──────── Фрагмент документа ────────
Не сумев расправиться с личными врагами, Тимош переключился на сторонников Штефана Георгицы.  В этом праведном деле Василий перечить ему не стал. Репрессии проходили с перехлёстом и очень скоро стали походить на шантаж и вымогательство. Обвиняемым без обиняков предлагали выкупить жизнь у козачьего правосудия и те, чтобы спастись, вынуждены были залезать в долги.

Лупул резонно решил, что неуёмную энергию зятя лучше направить в нужное русло, и предложил ему продолжить военную кампанию, доведя до конца разгром валахов и присоединив их территорию. Скорей всего хитрый господарь соблазнил Тимоша возможностью занять трон в соседнем княжестве. Такой расклад вполне устраивал Тимофея, ведь он наконец-то становился самостоятельным правителем.
────────
Что нужно сделать
Воспроизведите без изменений отрывок фрагмента документа от слов «Лупул резонно решил, что» до слов «становился самостоятельным правителем.» включительно. Следующие далее строки никак не связаны с фрагментом документа.
──────── Записанные данные ────────
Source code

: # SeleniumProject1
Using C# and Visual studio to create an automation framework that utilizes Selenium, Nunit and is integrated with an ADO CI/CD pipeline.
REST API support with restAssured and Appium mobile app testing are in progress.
────────
Решение
Лупул резонно решил, что неуёмную энергию зятя лучше направить в нужное русло, и предложил ему продолжить военную кампанию, доведя до конца разгром валахов и присоединив их территорию. Скорей всего хитрый господарь соблазнил Тимоша возможностью занять трон в соседнем княжестве. Такой расклад вполне устраивал Тимофея, ведь он наконец-то становился самостоятельным правителем.